López stops him. “Wait, wait, wait, say that again.”
“LGBTQIA … history?” Desmond asks.
“No, you put herstory,” his dad jumps in.
Desmond’s last idea is for a discussion of how to stop bullying, and it’s here where López just can’t help asking him, “Where do you get all your strength?”
“What do you mean?” Desmond says, as though he doesn’t understand.
“Where do you get the self-confidence — your inner strength to be you?”
This time Desmond gets it: “From my fabulousness.”
There have been four moments in Desmond’s ten years when the world learned of this fabulousness. The first time was when that video went viral in 2015. A Facebook page followed (and the family began experiencing its first taste of hate — “They love to say they’re going to put a millstone on my neck and throw me in the sea,” says Wendylou), as did an Instagram account. Desmond is allowed on Instagram only after his mom checks every message, which is partly how he came up with the idea for Haus of Amazing. Drag-kid followers from Holland to Mexico had been messaging him, and as Desmond began setting up group chats, he found that Instagram limits them to 15 people. Haus of Amazing will be a protected space where they can all connect.
The second public moment came at the kickoff of RuPaul’s DragCon last fall, when Desmond was invited to cut the pink ribbon with Ru himself. DragCon turned out to be big. “He wasn’t used to that sustained attention, so it was really overwhelming. We were away from everyone a lot,” remembers his dad. Still, Desmond attended panels, hosted a kids’ runway walk, and, shortly thereafter, got an agent. The third was last month, when Gypsy Sport, the rebellious unisex sportswear line, asked him to model. He walked in a Victorian-blazer-and-ruffled-collar look, telling everyone he had watched old Anna Sui videos for practice. After that, he was written up in Vogue.
But Desmond’s brightest moment in the spotlight was last June, during the NYC Legacy Ball at the Brooklyn Museum.

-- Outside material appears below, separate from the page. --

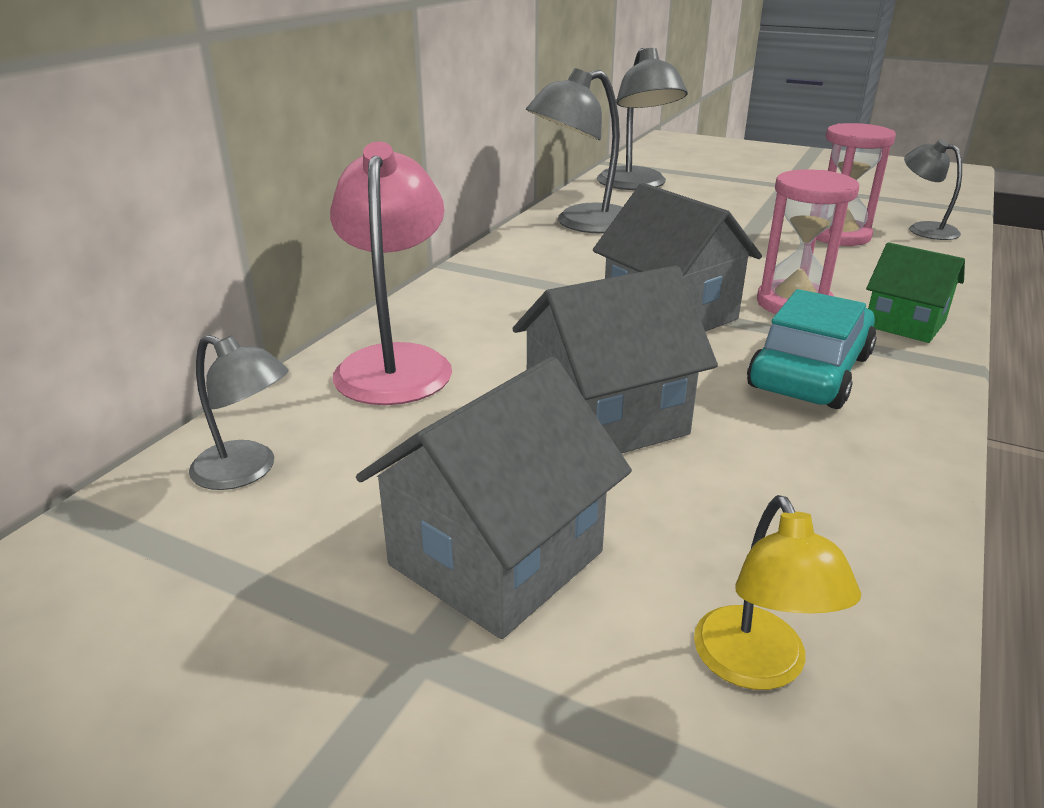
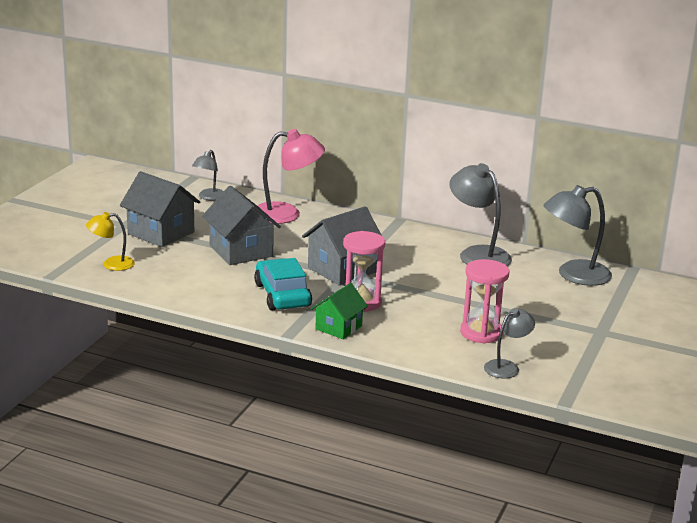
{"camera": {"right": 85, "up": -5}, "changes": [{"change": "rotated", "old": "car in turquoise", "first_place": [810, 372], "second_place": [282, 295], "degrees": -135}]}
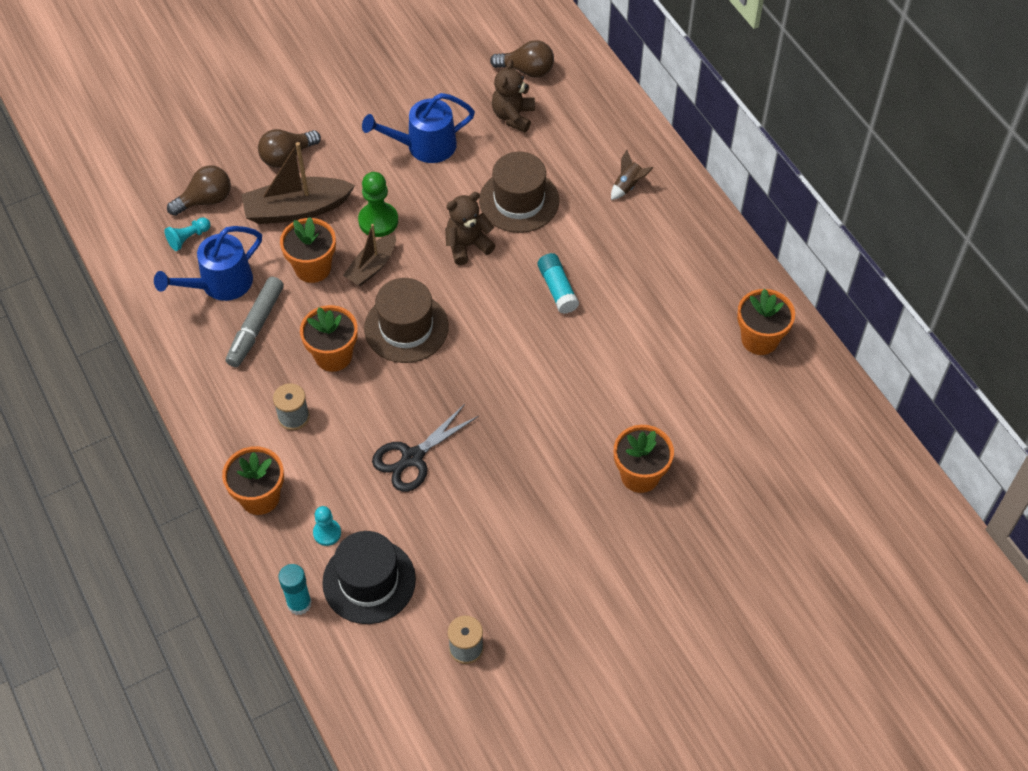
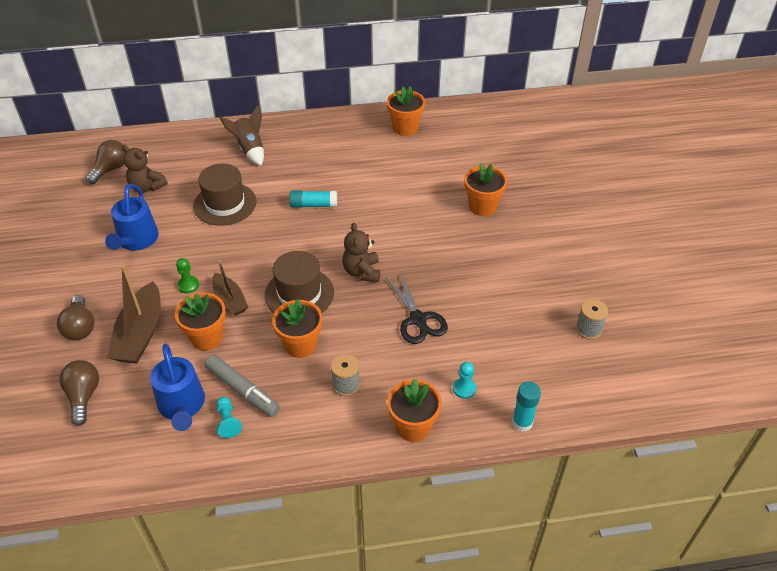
{"camera": {"right": -70, "up": -10}, "changes": [{"change": "scaled", "old": "pawn in green", "first_place": [378, 221], "second_place": [188, 285], "factor": 0.62}, {"change": "shifted", "old": "pawn in turquoise", "first_place": [188, 238], "second_place": [228, 422]}, {"change": "scaled", "old": "rocket in brown", "first_place": [628, 186], "second_place": [250, 149], "factor": 1.63}, {"change": "shifted", "old": "teddy bear in brown", "first_place": [467, 245], "second_place": [362, 272]}, {"change": "gone", "old": "hat in black", "first_place": [369, 581]}]}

He wore Keith Haring–ish pants and a tank top, with a skirt designed to be flung off mid-runway. “When he came out, everyone gasped,” said Sydney “UltraOmni” Baloue, a ballroom historian who was hosting. “Desi just served.” But it was a competition night, and he was knocked out after the first round.
The teams at these events are known as Houses, and later that night, Kevin “Omni” Burrus, co-founder of the House of Ultra Omni, stepped to the stage to accept an award. “Where’s that child!” he called out. “Bring that child back!” Desmond walked onstage. Kevin put his medal on Desmond and said, “Just keep doing what you’re doing. Part of being a good winner is being a good loser.” Later on, Leggoh, from the competing House of Labeija, called for Desmond again, “Bring him back up! And come on, Dad.” Desmond ended the evening walking the runway once more, this time with his father, the room in tears.